Given information ->
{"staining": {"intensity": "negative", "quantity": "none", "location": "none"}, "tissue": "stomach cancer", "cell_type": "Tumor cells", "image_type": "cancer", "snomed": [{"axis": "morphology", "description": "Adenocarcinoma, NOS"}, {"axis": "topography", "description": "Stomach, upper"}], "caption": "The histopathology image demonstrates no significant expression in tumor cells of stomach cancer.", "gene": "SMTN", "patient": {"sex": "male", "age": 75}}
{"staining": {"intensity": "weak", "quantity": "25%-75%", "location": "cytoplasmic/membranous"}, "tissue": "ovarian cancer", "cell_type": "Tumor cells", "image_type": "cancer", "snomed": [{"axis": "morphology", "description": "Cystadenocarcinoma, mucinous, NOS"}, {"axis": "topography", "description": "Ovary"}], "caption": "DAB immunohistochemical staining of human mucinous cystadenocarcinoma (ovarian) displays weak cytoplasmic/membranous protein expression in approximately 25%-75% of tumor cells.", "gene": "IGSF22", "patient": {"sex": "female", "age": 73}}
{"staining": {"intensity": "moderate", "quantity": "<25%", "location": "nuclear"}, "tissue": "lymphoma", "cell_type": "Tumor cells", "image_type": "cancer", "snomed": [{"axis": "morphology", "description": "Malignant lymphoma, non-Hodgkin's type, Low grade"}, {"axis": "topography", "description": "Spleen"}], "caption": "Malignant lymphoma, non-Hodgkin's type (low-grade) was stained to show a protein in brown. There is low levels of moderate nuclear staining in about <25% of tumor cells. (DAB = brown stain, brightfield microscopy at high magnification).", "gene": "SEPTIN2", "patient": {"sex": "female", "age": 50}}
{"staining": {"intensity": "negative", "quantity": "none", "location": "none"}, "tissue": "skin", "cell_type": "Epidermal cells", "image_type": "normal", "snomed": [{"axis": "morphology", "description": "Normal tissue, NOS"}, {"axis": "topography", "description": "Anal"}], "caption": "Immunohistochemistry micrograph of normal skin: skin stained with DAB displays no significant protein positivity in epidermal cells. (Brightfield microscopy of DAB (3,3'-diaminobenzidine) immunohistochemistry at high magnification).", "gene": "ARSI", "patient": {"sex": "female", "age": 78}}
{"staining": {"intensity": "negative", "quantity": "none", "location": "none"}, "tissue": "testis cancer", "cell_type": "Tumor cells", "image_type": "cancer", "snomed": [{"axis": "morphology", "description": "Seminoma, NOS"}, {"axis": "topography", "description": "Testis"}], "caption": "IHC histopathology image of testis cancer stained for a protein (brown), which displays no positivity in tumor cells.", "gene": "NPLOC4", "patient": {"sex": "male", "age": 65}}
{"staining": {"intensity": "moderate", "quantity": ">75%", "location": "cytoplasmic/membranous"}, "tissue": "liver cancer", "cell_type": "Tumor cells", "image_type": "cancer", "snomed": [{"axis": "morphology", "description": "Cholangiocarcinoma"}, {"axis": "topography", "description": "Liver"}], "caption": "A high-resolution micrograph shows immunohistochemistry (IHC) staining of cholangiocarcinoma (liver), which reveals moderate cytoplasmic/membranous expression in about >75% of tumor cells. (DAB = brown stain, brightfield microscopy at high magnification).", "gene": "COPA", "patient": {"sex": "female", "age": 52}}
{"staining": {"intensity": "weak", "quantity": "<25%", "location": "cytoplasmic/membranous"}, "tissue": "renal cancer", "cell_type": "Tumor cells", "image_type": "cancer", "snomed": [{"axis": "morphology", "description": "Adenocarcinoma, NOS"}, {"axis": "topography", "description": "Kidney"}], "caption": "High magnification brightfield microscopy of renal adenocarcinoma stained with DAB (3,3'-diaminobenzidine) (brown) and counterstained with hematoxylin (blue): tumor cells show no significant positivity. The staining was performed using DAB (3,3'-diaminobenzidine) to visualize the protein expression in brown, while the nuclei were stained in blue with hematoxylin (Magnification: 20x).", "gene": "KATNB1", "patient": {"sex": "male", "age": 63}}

Work instructions ->
Copy out every line of the data that includes the word "moderate".

Result ->
{"staining": {"intensity": "moderate", "quantity": "<25%", "location": "nuclear"}, "tissue": "lymphoma", "cell_type": "Tumor cells", "image_type": "cancer", "snomed": [{"axis": "morphology", "description": "Malignant lymphoma, non-Hodgkin's type, Low grade"}, {"axis": "topography", "description": "Spleen"}], "caption": "Malignant lymphoma, non-Hodgkin's type (low-grade) was stained to show a protein in brown. There is low levels of moderate nuclear staining in about <25% of tumor cells. (DAB = brown stain, brightfield microscopy at high magnification).", "gene": "SEPTIN2", "patient": {"sex": "female", "age": 50}}
{"staining": {"intensity": "moderate", "quantity": ">75%", "location": "cytoplasmic/membranous"}, "tissue": "liver cancer", "cell_type": "Tumor cells", "image_type": "cancer", "snomed": [{"axis": "morphology", "description": "Cholangiocarcinoma"}, {"axis": "topography", "description": "Liver"}], "caption": "A high-resolution micrograph shows immunohistochemistry (IHC) staining of cholangiocarcinoma (liver), which reveals moderate cytoplasmic/membranous expression in about >75% of tumor cells. (DAB = brown stain, brightfield microscopy at high magnification).", "gene": "COPA", "patient": {"sex": "female", "age": 52}}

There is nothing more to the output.